- _Exercise directions_
Restate, exactly and without pictures, the lines from the start of the listing below through the line holding "Panel 3, 336".

- _Supplied material_
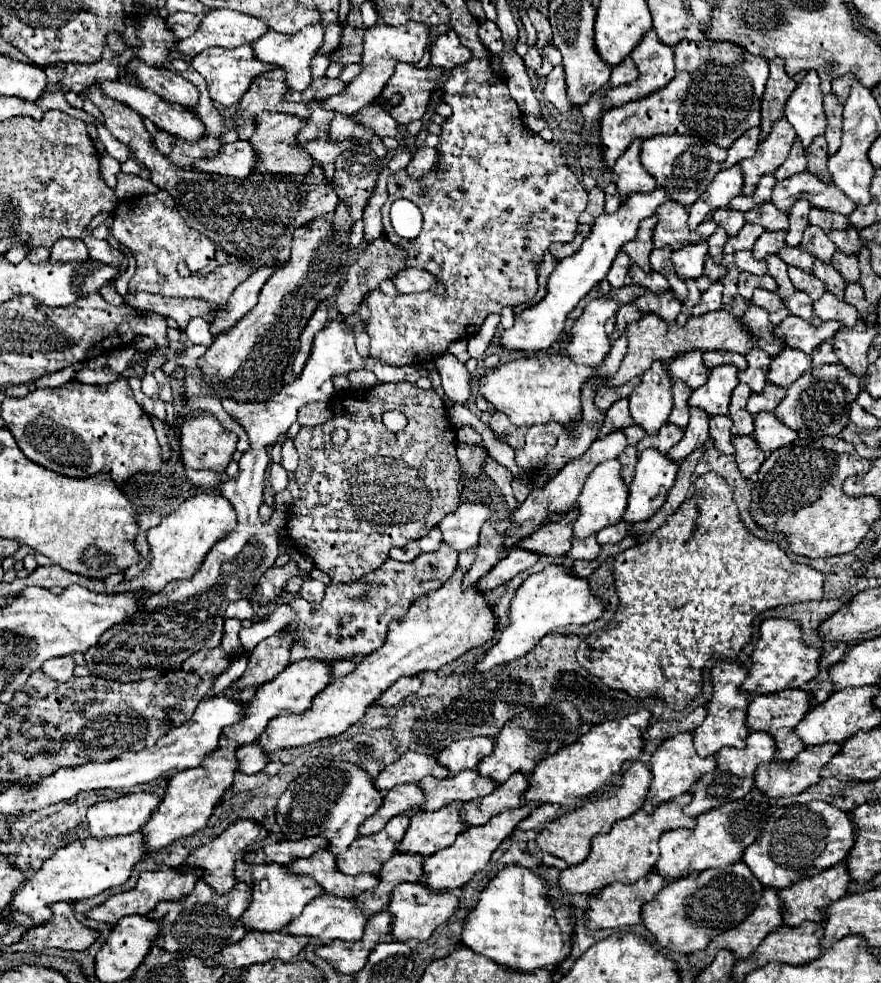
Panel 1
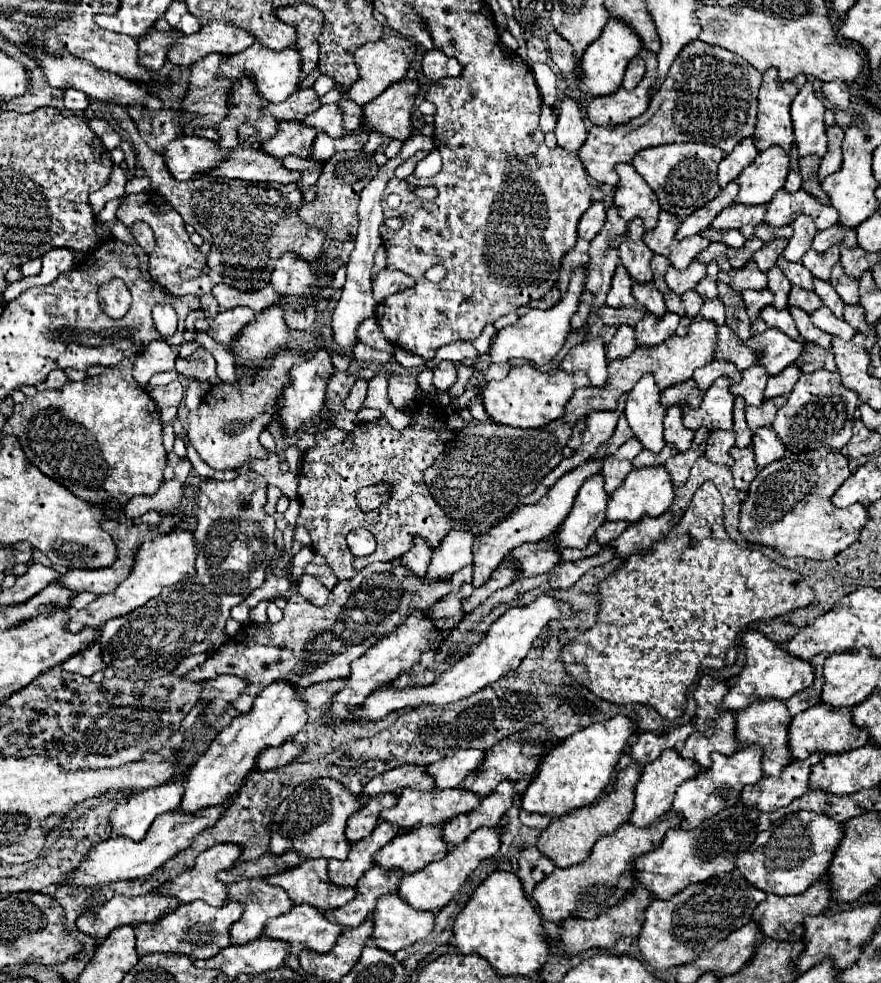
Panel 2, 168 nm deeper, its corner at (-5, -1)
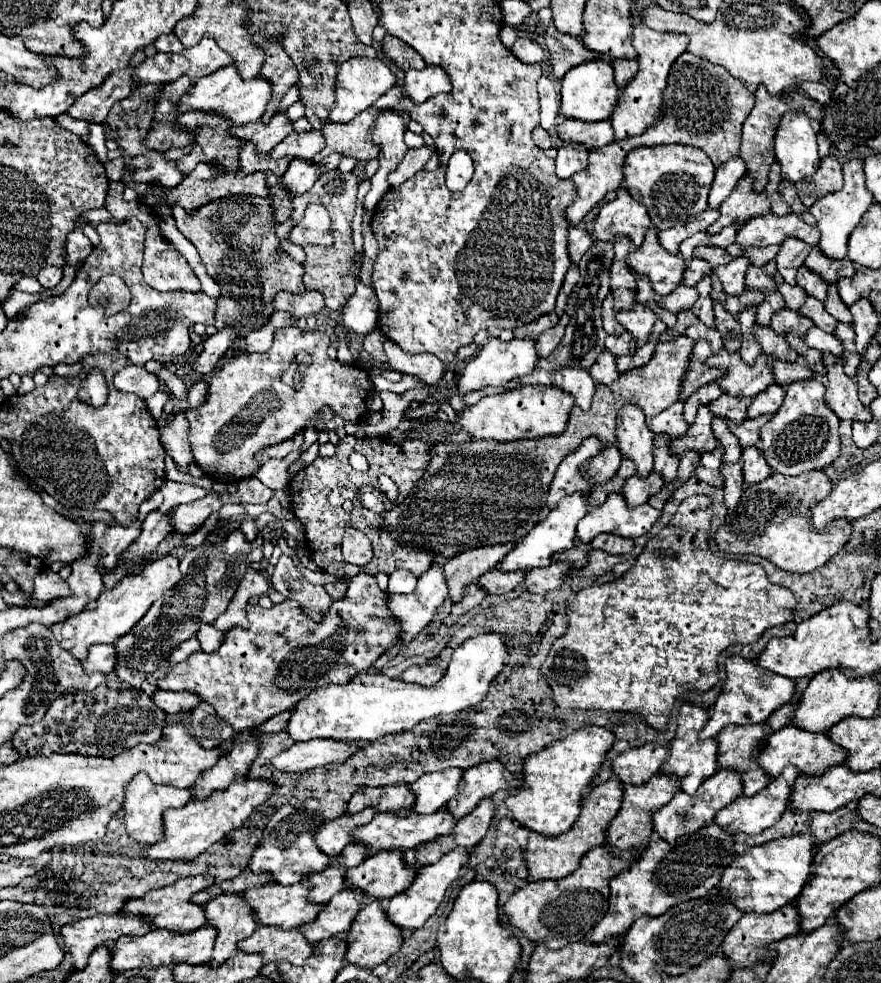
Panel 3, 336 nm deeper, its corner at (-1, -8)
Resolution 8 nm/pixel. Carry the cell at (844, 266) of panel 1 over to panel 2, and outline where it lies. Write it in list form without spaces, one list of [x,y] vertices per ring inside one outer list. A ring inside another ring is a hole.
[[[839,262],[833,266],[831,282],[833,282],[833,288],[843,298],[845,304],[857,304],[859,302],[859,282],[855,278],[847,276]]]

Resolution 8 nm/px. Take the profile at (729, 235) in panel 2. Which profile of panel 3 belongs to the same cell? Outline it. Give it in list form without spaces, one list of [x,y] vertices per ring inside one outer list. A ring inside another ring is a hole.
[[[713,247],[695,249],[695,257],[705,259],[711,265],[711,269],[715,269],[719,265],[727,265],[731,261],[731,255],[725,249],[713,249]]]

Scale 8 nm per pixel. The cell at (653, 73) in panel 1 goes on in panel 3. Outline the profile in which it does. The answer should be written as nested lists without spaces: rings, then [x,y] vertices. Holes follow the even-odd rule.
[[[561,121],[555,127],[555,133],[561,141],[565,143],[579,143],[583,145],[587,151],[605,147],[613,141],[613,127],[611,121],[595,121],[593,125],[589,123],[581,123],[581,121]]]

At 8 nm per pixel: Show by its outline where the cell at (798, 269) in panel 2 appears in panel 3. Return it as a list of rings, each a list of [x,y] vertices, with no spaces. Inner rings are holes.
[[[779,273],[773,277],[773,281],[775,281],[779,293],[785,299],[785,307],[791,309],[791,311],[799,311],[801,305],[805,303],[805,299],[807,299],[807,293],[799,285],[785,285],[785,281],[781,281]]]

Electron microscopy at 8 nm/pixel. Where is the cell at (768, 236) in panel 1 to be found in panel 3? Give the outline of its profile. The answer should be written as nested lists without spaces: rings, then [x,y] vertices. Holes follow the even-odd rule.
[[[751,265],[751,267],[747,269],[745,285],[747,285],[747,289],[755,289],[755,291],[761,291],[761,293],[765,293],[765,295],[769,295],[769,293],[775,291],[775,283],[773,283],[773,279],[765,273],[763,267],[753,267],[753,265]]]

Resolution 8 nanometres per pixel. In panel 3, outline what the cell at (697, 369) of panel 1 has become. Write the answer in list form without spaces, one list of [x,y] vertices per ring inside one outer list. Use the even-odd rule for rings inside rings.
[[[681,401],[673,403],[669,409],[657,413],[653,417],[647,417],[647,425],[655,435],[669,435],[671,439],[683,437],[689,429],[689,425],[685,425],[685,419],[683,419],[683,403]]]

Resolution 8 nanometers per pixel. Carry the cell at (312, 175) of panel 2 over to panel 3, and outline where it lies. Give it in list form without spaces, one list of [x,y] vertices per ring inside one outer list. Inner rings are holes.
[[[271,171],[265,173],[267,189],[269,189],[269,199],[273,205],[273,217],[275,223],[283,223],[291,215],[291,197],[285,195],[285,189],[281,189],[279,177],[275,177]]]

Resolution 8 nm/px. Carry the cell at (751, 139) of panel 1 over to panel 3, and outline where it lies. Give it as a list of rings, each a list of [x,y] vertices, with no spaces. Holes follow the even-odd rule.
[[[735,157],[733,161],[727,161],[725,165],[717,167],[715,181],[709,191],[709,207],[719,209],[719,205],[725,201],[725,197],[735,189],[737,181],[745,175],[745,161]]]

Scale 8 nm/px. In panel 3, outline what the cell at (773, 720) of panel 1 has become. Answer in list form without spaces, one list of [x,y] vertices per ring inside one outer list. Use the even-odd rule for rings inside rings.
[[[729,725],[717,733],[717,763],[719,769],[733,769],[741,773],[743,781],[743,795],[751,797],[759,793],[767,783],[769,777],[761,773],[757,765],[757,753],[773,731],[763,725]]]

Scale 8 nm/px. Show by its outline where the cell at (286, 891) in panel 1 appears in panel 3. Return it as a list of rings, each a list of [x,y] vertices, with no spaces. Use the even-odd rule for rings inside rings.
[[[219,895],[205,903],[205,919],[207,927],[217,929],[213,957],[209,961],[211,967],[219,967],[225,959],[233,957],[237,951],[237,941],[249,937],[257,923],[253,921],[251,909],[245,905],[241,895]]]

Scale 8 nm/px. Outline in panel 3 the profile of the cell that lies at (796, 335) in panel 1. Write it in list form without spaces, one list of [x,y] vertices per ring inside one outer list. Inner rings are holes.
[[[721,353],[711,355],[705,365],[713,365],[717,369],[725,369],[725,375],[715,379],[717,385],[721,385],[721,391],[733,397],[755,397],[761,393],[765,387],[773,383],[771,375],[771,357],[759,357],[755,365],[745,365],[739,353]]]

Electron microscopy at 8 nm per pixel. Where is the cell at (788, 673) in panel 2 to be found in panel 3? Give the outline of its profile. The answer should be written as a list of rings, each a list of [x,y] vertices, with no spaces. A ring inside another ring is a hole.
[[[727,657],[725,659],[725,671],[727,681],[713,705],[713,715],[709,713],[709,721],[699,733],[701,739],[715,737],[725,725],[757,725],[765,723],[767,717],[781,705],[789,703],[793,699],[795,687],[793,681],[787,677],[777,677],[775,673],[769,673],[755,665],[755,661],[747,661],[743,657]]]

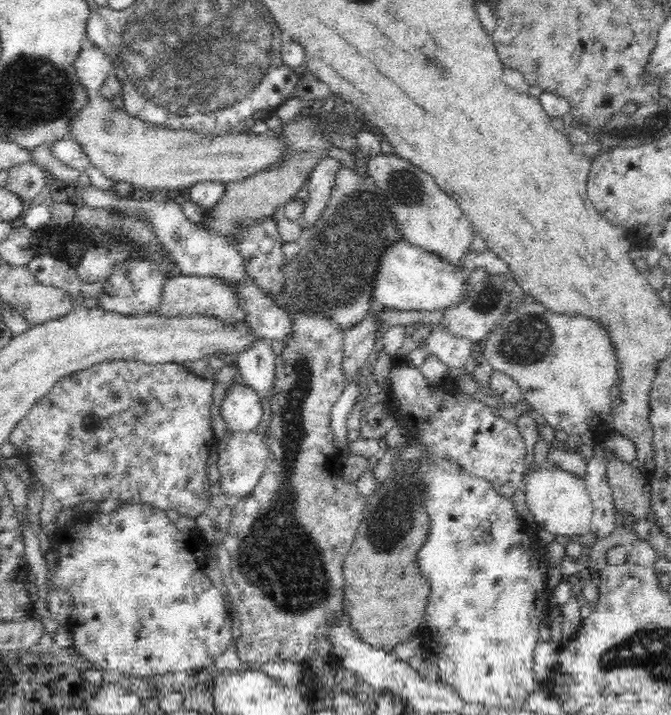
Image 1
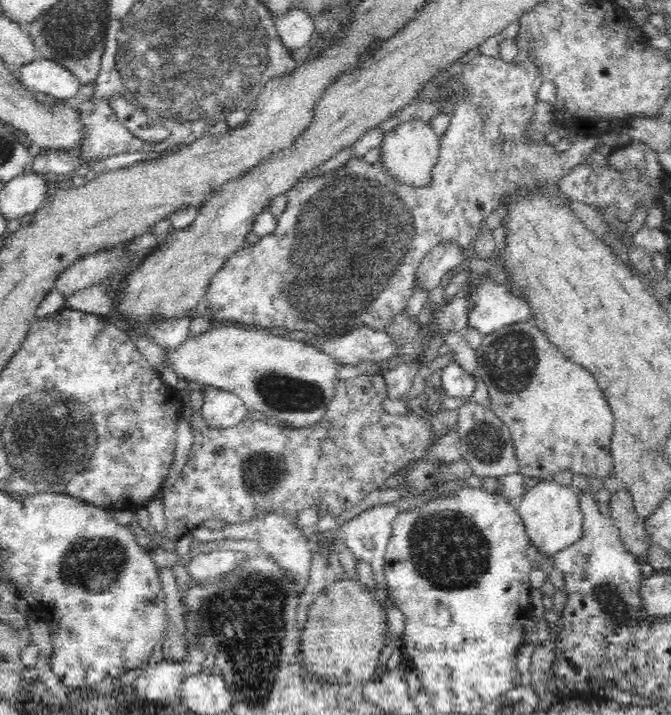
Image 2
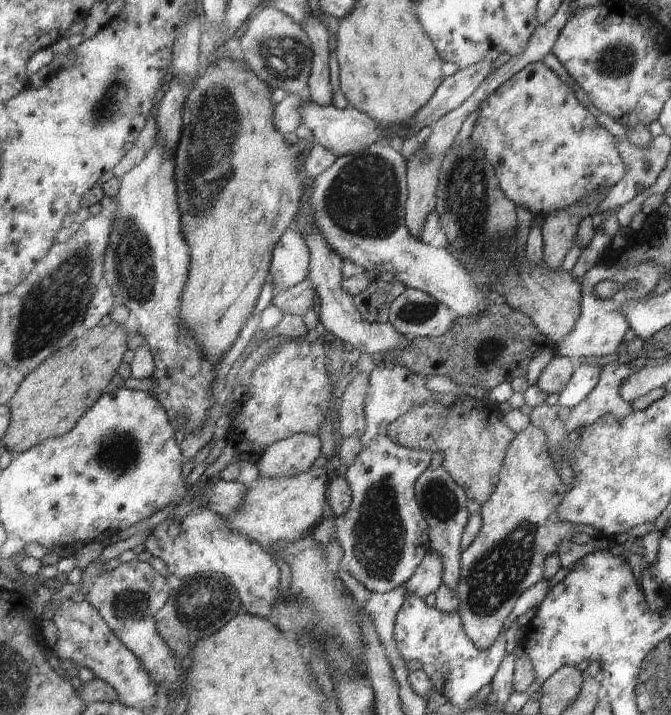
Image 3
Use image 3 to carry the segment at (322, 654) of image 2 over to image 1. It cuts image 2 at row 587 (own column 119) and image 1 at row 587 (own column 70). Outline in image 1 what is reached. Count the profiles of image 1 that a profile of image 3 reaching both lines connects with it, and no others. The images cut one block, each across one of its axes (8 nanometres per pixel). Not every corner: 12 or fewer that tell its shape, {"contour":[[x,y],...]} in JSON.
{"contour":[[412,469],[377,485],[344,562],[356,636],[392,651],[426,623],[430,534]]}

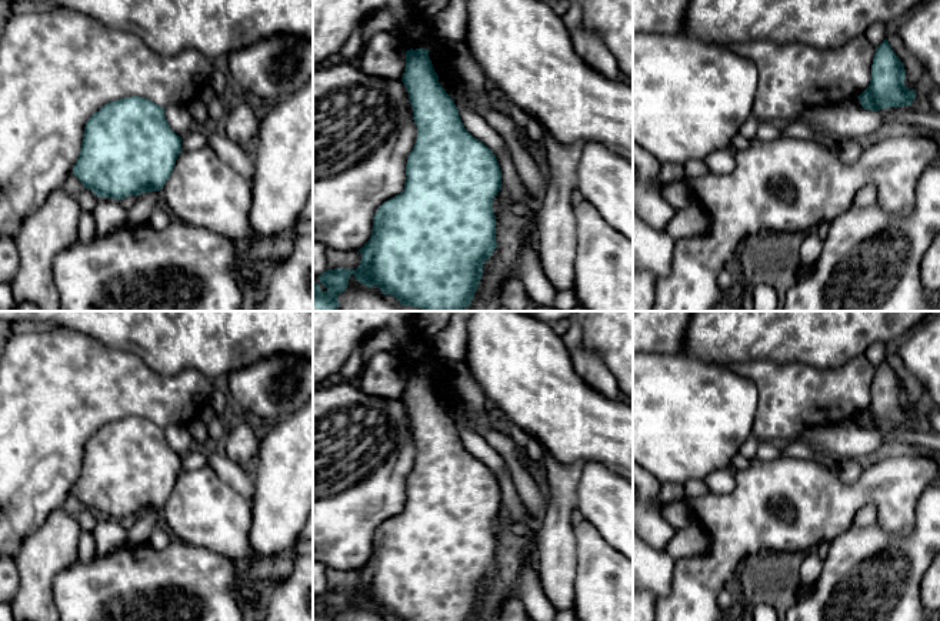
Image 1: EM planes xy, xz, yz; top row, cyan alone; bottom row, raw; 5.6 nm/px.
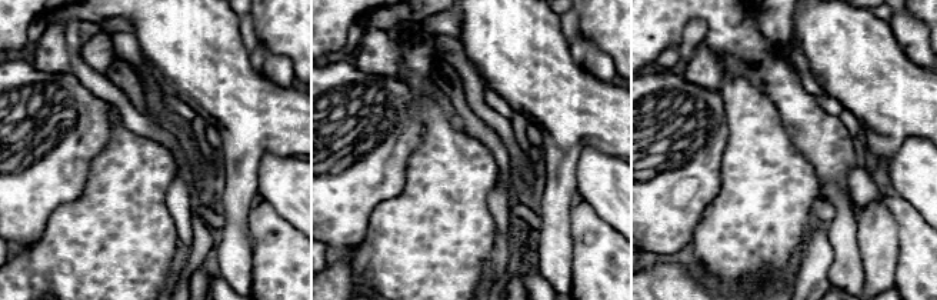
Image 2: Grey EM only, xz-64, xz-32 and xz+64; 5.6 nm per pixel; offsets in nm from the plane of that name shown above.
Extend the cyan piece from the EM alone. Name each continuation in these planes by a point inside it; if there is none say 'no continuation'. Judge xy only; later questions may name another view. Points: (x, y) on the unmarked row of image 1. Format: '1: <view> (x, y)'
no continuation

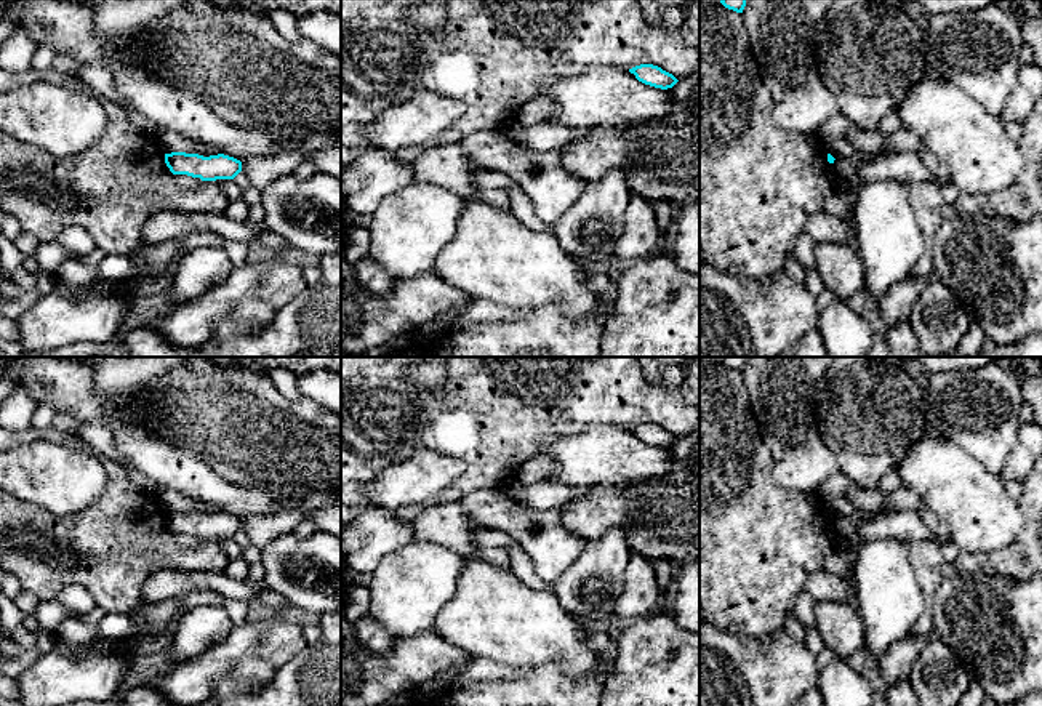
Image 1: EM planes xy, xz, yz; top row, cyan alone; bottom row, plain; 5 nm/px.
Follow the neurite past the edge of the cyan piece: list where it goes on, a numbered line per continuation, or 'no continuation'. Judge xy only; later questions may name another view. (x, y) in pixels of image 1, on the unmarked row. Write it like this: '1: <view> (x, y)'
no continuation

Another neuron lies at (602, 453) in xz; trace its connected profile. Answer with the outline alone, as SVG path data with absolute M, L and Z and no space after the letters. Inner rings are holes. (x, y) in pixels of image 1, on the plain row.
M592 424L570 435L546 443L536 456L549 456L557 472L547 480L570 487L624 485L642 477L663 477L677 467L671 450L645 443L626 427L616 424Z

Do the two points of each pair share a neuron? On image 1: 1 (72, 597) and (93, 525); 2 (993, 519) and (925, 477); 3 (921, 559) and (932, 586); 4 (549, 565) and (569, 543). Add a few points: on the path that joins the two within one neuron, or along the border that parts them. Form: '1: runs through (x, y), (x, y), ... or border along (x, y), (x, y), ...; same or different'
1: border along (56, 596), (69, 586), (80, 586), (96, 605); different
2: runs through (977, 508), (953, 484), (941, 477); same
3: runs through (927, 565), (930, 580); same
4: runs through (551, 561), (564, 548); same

- _Result for this task_
Panel 1
Panel 2, 168 nm deeper, its corner at (-5, -1)
Panel 3, 336 nm deeper, its corner at (-1, -8)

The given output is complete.